*Data for the task*:
=-=-=-=-=
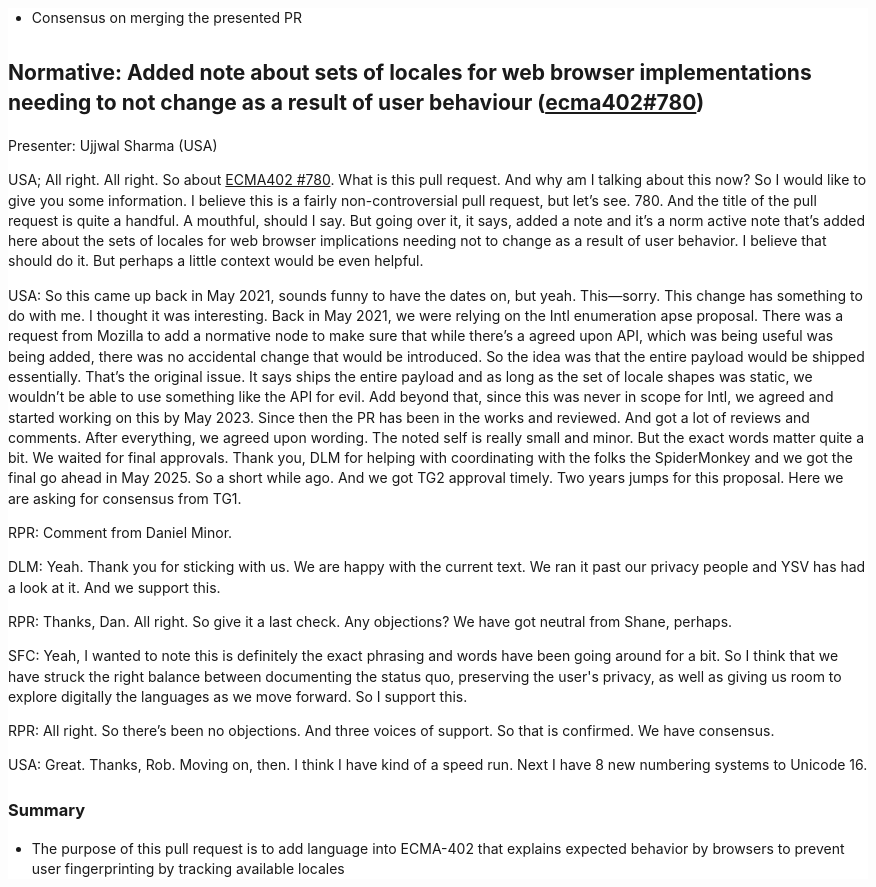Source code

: - Consensus on merging the presented PR

## Normative: Added note about sets of locales for web browser implementations needing to not change as a result of user behaviour ([ecma402\#780](https://github.com/tc39/ecma402/pull/780))

Presenter: Ujjwal Sharma (USA)

USA; All right. All right. So about [ECMA402 \#780](https://github.com/tc39/ecma402/pull/780). What is this pull request. And why am I talking about this now? So I would like to give you some information. I believe this is a fairly non-controversial pull request, but let’s see. 780. And the title of the pull request is quite a handful. A mouthful, should I say. But going over it, it says, added a note and it’s a norm active note that’s added here about the sets of locales for web browser implications needing not to change as a result of user behavior. I believe that should do it. But perhaps a little context would be even helpful.

USA: So this came up back in May 2021, sounds funny to have the dates on, but yeah. This—sorry. This change has something to do with me. I thought it was interesting. Back in May 2021, we were relying on the Intl enumeration apse proposal. There was a request from Mozilla to add a normative node to make sure that while there’s a agreed upon API, which was being useful was being added, there was no accidental change that would be introduced. So the idea was that the entire payload would be shipped essentially. That’s the original issue. It says ships the entire payload and as long as the set of locale shapes was static, we wouldn’t be able to use something like the API for evil. Add beyond that, since this was never in scope for Intl, we agreed and started working on this by May 2023. Since then the PR has been in the works and reviewed. And got a lot of reviews and comments. After everything, we agreed upon wording. The noted self is really small and minor. But the exact words matter quite a bit. We waited for final approvals. Thank you, DLM for helping with coordinating with the folks the SpiderMonkey and we got the final go ahead in May 2025. So a short while ago. And we got TG2 approval timely. Two years jumps for this proposal. Here we are asking for consensus from TG1.

RPR: Comment from Daniel Minor.

DLM: Yeah. Thank you for sticking with us. We are happy with the current text. We ran it past our privacy people and YSV has had a look at it. And we support this.

RPR: Thanks, Dan. All right. So give it a last check. Any objections? We have got neutral from Shane, perhaps.

SFC: Yeah, I wanted to note this is definitely the exact phrasing and words have been going around for a bit. So I think that we have struck the right balance between documenting the status quo, preserving the user's privacy, as well as giving us room to explore digitally the languages as we move forward. So I support this.

RPR: All right. So there’s been no objections. And three voices of support. So that is confirmed. We have consensus.

USA: Great. Thanks, Rob. Moving on, then. I think I have kind of a speed run. Next I have 8 new numbering systems to Unicode 16.

### Summary

- The purpose of this pull request is to add language into ECMA-402 that explains expected behavior by browsers to prevent user fingerprinting by tracking available locales
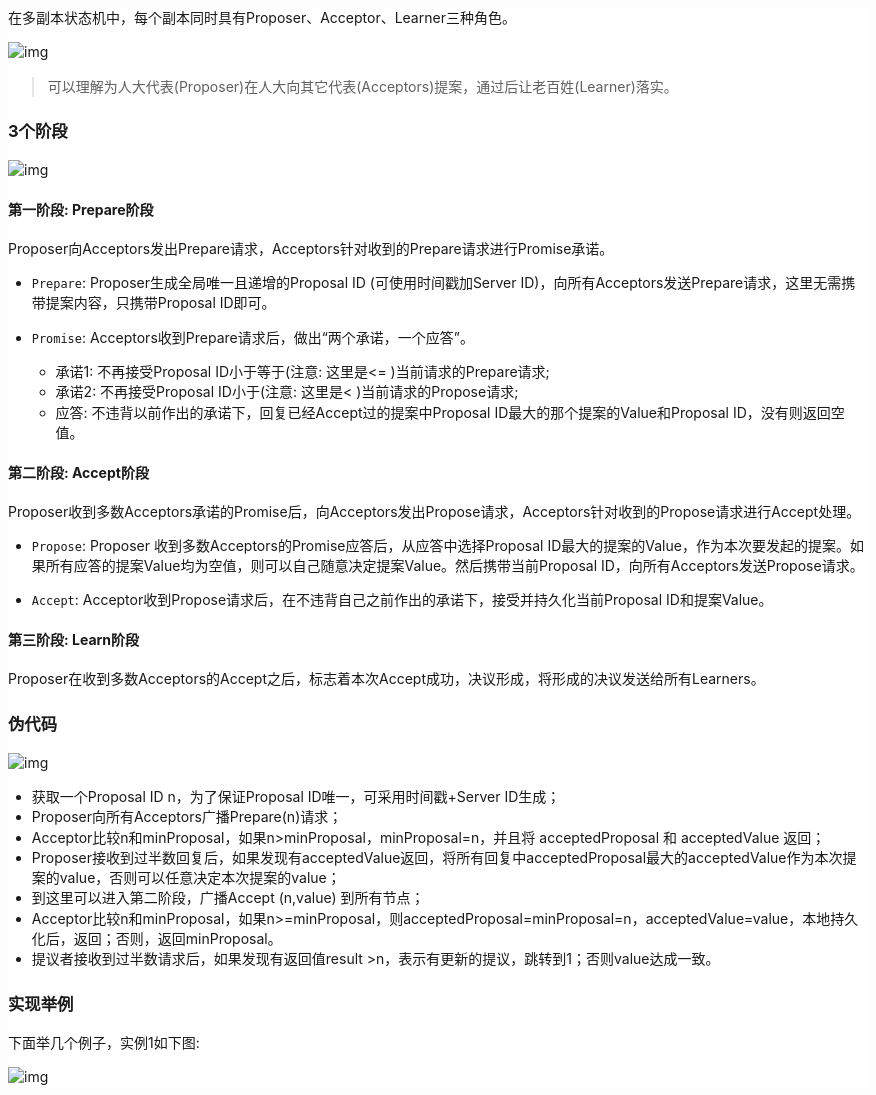 在多副本状态机中，每个副本同时具有Proposer、Acceptor、Learner三种角色。

![img](https://cdn.jsdelivr.net/gh/willpast/image/blog/ka_java/alg-dst-paxos-1.jpg)

> 可以理解为人大代表(Proposer)在人大向其它代表(Acceptors)提案，通过后让老百姓(Learner)落实。

### 3个阶段

![img](https://cdn.jsdelivr.net/gh/willpast/image/blog/ka_java/alg-dst-paxos-2.jpg)

#### 第一阶段: Prepare阶段

Proposer向Acceptors发出Prepare请求，Acceptors针对收到的Prepare请求进行Promise承诺。

  * `Prepare`: Proposer生成全局唯一且递增的Proposal ID (可使用时间戳加Server ID)，向所有Acceptors发送Prepare请求，这里无需携带提案内容，只携带Proposal ID即可。

  * `Promise`: Acceptors收到Prepare请求后，做出“两个承诺，一个应答”。

    * 承诺1: 不再接受Proposal ID小于等于(注意: 这里是<= )当前请求的Prepare请求;
    * 承诺2: 不再接受Proposal ID小于(注意: 这里是< )当前请求的Propose请求;
    * 应答: 不违背以前作出的承诺下，回复已经Accept过的提案中Proposal ID最大的那个提案的Value和Proposal ID，没有则返回空值。

#### 第二阶段: Accept阶段

Proposer收到多数Acceptors承诺的Promise后，向Acceptors发出Propose请求，Acceptors针对收到的Propose请求进行Accept处理。

  * `Propose`: Proposer 收到多数Acceptors的Promise应答后，从应答中选择Proposal ID最大的提案的Value，作为本次要发起的提案。如果所有应答的提案Value均为空值，则可以自己随意决定提案Value。然后携带当前Proposal ID，向所有Acceptors发送Propose请求。

  * `Accept`: Acceptor收到Propose请求后，在不违背自己之前作出的承诺下，接受并持久化当前Proposal ID和提案Value。

#### 第三阶段: Learn阶段

Proposer在收到多数Acceptors的Accept之后，标志着本次Accept成功，决议形成，将形成的决议发送给所有Learners。

### 伪代码

![img](https://cdn.jsdelivr.net/gh/willpast/image/blog/ka_java/alg-dst-paxos-3.jpg)

  * 获取一个Proposal ID n，为了保证Proposal ID唯一，可采用时间戳+Server ID生成；
  * Proposer向所有Acceptors广播Prepare(n)请求；
  * Acceptor比较n和minProposal，如果n>minProposal，minProposal=n，并且将 acceptedProposal 和 acceptedValue 返回；
  * Proposer接收到过半数回复后，如果发现有acceptedValue返回，将所有回复中acceptedProposal最大的acceptedValue作为本次提案的value，否则可以任意决定本次提案的value；
  * 到这里可以进入第二阶段，广播Accept (n,value) 到所有节点；
  * Acceptor比较n和minProposal，如果n>=minProposal，则acceptedProposal=minProposal=n，acceptedValue=value，本地持久化后，返回；否则，返回minProposal。
  * 提议者接收到过半数请求后，如果发现有返回值result >n，表示有更新的提议，跳转到1；否则value达成一致。

### 实现举例

下面举几个例子，实例1如下图:

![img](https://cdn.jsdelivr.net/gh/willpast/image/blog/ka_java/alg-dst-paxos-4.jpg)
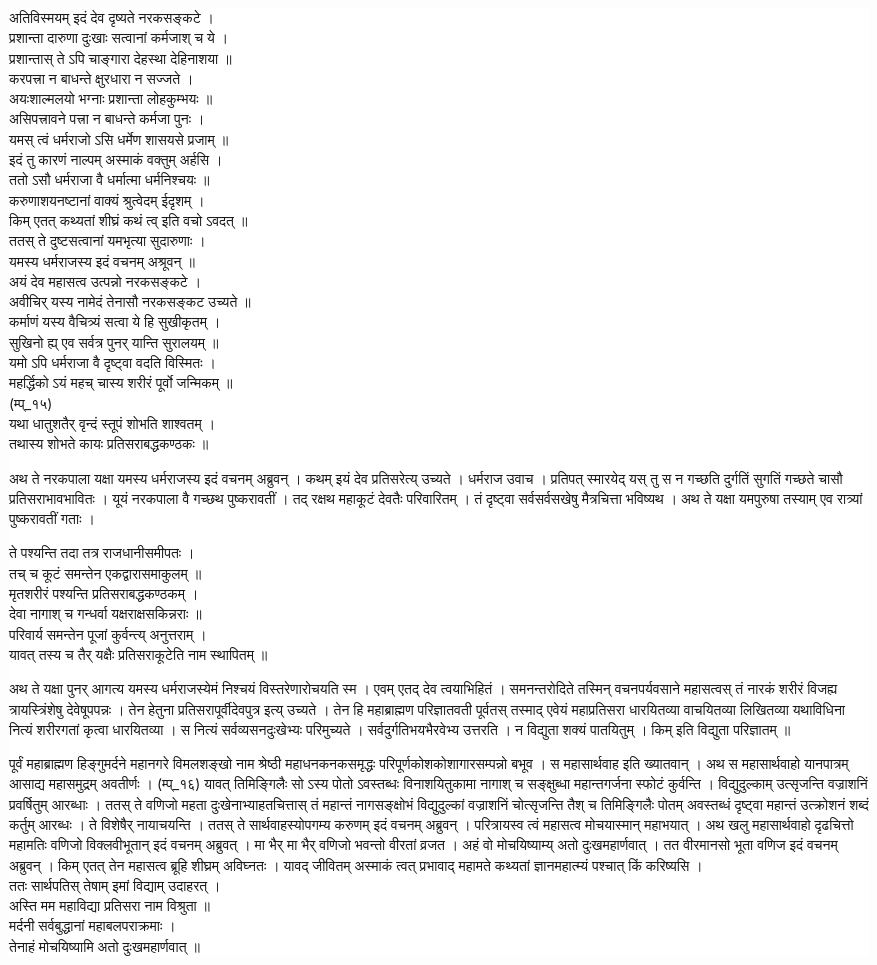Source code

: अतिविस्मयम् इदं देव दृष्यते नरकसङ्कटे ।  
प्रशान्ता दारुणा दुःखाः सत्वानां कर्मजाश् च ये ।  
प्रशान्तास् ते ऽपि चाङ्गारा देहस्था देहिनाशया ॥  
करपत्त्रा न बाधन्ते क्षुरधारा न सज्जते ।  
अयःशाल्मलयो भग्नाः प्रशान्ता लोहकुम्भयः ॥  
असिपत्त्रावने पत्त्रा न बाधन्ते कर्मजा पुनः ।  
यमस् त्वं धर्मराजो ऽसि धर्मेण शासयसे प्रजाम् ॥  
इदं तु कारणं नाल्पम् अस्माकं वक्तुम् अर्हसि ।  
ततो ऽसौ धर्मराजा वै धर्मात्मा धर्मनिश्चयः ॥  
करुणाशयनष्टानां वाक्यं श्रुत्वेदम् ईदृशम् ।  
किम् एतत् कथ्यतां शीघ्रं कथं त्व् इति वचो ऽवदत् ॥  
ततस् ते दुष्टसत्वानां यमभृत्या सुदारुणाः ।  
यमस्य धर्मराजस्य इदं वचनम् अश्रूवन् ॥  
अयं देव महासत्व उत्पन्नो नरकसङ्कटे ।  
अवीचिर् यस्य नामेदं तेनासौ नरकसङ्कट उच्यते ॥  
कर्माणं यस्य वैचित्र्यं सत्वा ये हि सुखीकृतम् ।  
सुखिनो ह्य् एव सर्वत्र पुनर् यान्ति सुरालयम् ॥  
यमो ऽपि धर्मराजा वै दृष्ट्वा वदति विस्मितः ।  
महर्द्धिको ऽयं महच् चास्य शरीरं पूर्वो जन्मिकम् ॥  
(म्प्_१५)  
यथा धातुशतैर् वृन्दं स्तूपं शोभति शाश्वतम् ।  
तथास्य शोभते कायः प्रतिसराबद्धकण्ठकः ॥  
  
अथ ते नरकपाला यक्षा यमस्य धर्मराजस्य इदं वचनम् अब्रुवन् । कथम् इयं देव प्रतिसरेत्य् उच्यते । धर्मराज उवाच । प्रतिपत् स्मारयेद् यस् तु स न गच्छति दुर्गतिं सुगतिं गच्छते चासौ प्रतिसराभावभावितः । यूयं नरकपाला वै गच्छथ पुष्करावतीं । तद् रक्षथ महाकूटं देवतैः परिवारितम् । तं दृष्ट्वा सर्वसर्वसखेषु मैत्रचित्ता भविष्यथ । अथ ते यक्षा यमपुरुषा तस्याम् एव रात्र्यां पुष्करावतीं गताः ।  
  
ते पश्यन्ति तदा तत्र राजधानीसमीपतः ।  
तच् च कूटं समन्तेन एकद्वारासमाकुलम् ॥  
मृतशरीरं पश्यन्ति प्रतिसराबद्धकण्ठकम् ।  
देवा नागाश् च गन्धर्वा यक्षराक्षसकिन्नराः ॥  
परिवार्य समन्तेन पूजां कुर्वन्त्य् अनुत्तराम् ।  
यावत् तस्य च तैर् यक्षैः प्रतिसराकूटेति नाम स्थापितम् ॥  
  
अथ ते यक्षा पुनर् आगत्य यमस्य धर्मराजस्येमं निश्चयं विस्तरेणारोचयति स्म । एवम् एतद् देव त्वयाभिहितं । समनन्तरोदिते तस्मिन् वचनपर्यवसाने महासत्वस् तं नारकं शरीरं विजह्य त्रायस्त्रिंशेषु देवेषूपपन्नः । तेन हेतुना प्रतिसरापूर्वीदेवपुत्र इत्य् उच्यते । तेन हि महाब्राह्मण परिज्ञातवती पूर्वतस् तस्माद् एवेयं महाप्रतिसरा धारयितव्या वाचयितव्या लिखितव्या यथाविधिना नित्यं शरीरगतां कृत्वा धारयितव्या । स नित्यं सर्वव्यसनदुःखेभ्यः परिमुच्यते । सर्वदुर्गतिभयभैरवेभ्य उत्तरति । न विद्युता शक्यं पातयितुम् । किम् इति विद्युता परिज्ञातम् ॥  
  
पूर्वं महाब्राह्मण हिङ्गुमर्दने महानगरे विमलशङ्खो नाम श्रेष्ठी महाधनकनकसमृद्धः परिपूर्णकोशकोशागारसम्पन्नो बभूव । स महासार्थवाह इति ख्यातवान् । अथ स महासार्थवाहो यानपात्रम् आसाद्य महासमुद्रम् अवतीर्णः । (म्प्_१६) यावत् तिमिङ्गिलैः सो ऽस्य पोतो ऽवस्तब्धः विनाशयितुकामा नागाश् च सङ्क्षुब्धा महान्तगर्जना स्फोटं कुर्वन्ति । विद्युदुल्काम् उत्सृजन्ति वज्राशनिं प्रवर्षितुम् आरब्धाः । ततस् ते वणिजो महता दुःखेनाभ्याहतचित्तास् तं महान्तं नागसङ्क्षोभं विद्युदुल्कां वज्राशनिं चोत्सृजन्ति तैश् च तिमिङ्गिलैः पोतम् अवस्तब्धं दृष्ट्वा महान्तं उत्क्रोशनं शब्दं कर्तुम् आरब्धः । ते विशेषैर् नायाचयन्ति । ततस् ते सार्थवाहस्योपगम्य करुणम् इदं वचनम् अब्रुवन् । परित्रायस्व त्वं महासत्व मोचयास्मान् महाभयात् । अथ खलु महासार्थवाहो दृढचित्तो महामतिः वणिजो विक्लवीभूतान् इदं वचनम् अब्रुवत् । मा भैर् मा भैर् वणिजो भवन्तो वीरतां व्रजत । अहं वो मोचयिष्याम्य् अतो दुःखमहार्णवात् । तत वीरमानसो भूता वणिज इदं वचनम् अब्रुवन् । किम् एतत् तेन महासत्व ब्रूहि शीघ्रम् अविघ्नतः । यावद् जीवितम् अस्माकं त्वत् प्रभावाद् महामते कथ्यतां ज्ञानमहात्म्यं पश्चात् किं करिष्यसि ।  
ततः सार्थपतिस् तेषाम् इमां विद्याम् उदाहरत् ।  
अस्ति मम महाविद्या प्रतिसरा नाम विश्रुता ॥  
मर्दनी सर्वबुद्धानां महाबलपराक्रमाः ।  
तेनाहं मोचयिष्यामि अतो दुःखमहार्णवात् ॥  
  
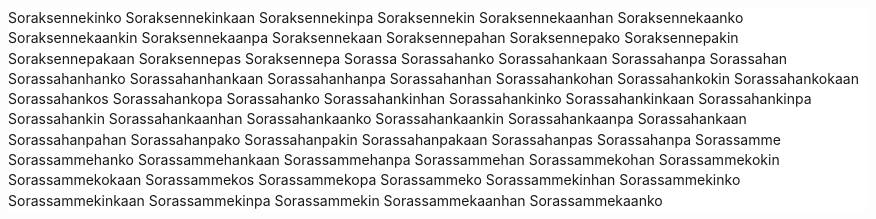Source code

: Soraksennekinko
Soraksennekinkaan
Soraksennekinpa
Soraksennekin
Soraksennekaanhan
Soraksennekaanko
Soraksennekaankin
Soraksennekaanpa
Soraksennekaan
Soraksennepahan
Soraksennepako
Soraksennepakin
Soraksennepakaan
Soraksennepas
Soraksennepa
Sorassa
Sorassahanko
Sorassahankaan
Sorassahanpa
Sorassahan
Sorassahanhanko
Sorassahanhankaan
Sorassahanhanpa
Sorassahanhan
Sorassahankohan
Sorassahankokin
Sorassahankokaan
Sorassahankos
Sorassahankopa
Sorassahanko
Sorassahankinhan
Sorassahankinko
Sorassahankinkaan
Sorassahankinpa
Sorassahankin
Sorassahankaanhan
Sorassahankaanko
Sorassahankaankin
Sorassahankaanpa
Sorassahankaan
Sorassahanpahan
Sorassahanpako
Sorassahanpakin
Sorassahanpakaan
Sorassahanpas
Sorassahanpa
Sorassamme
Sorassammehanko
Sorassammehankaan
Sorassammehanpa
Sorassammehan
Sorassammekohan
Sorassammekokin
Sorassammekokaan
Sorassammekos
Sorassammekopa
Sorassammeko
Sorassammekinhan
Sorassammekinko
Sorassammekinkaan
Sorassammekinpa
Sorassammekin
Sorassammekaanhan
Sorassammekaanko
=-=-=-=-=
*Job item*:
Reproduce word for word the stretch of the data from the line containing "### Summary" through the line containing "#### 第一阶段: Prepare阶段", leaving out the pictures.

*Task solution*:
### Summary

- The purpose of this pull request is to add language into ECMA-402 that explains expected behavior by browsers to prevent user fingerprinting by tracking available locales
 在多副本状态机中，每个副本同时具有Proposer、Acceptor、Learner三种角色。

![img](https://cdn.jsdelivr.net/gh/willpast/image/blog/ka_java/alg-dst-paxos-1.jpg)

> 可以理解为人大代表(Proposer)在人大向其它代表(Acceptors)提案，通过后让老百姓(Learner)落实。

### 3个阶段

![img](https://cdn.jsdelivr.net/gh/willpast/image/blog/ka_java/alg-dst-paxos-2.jpg)

#### 第一阶段: Prepare阶段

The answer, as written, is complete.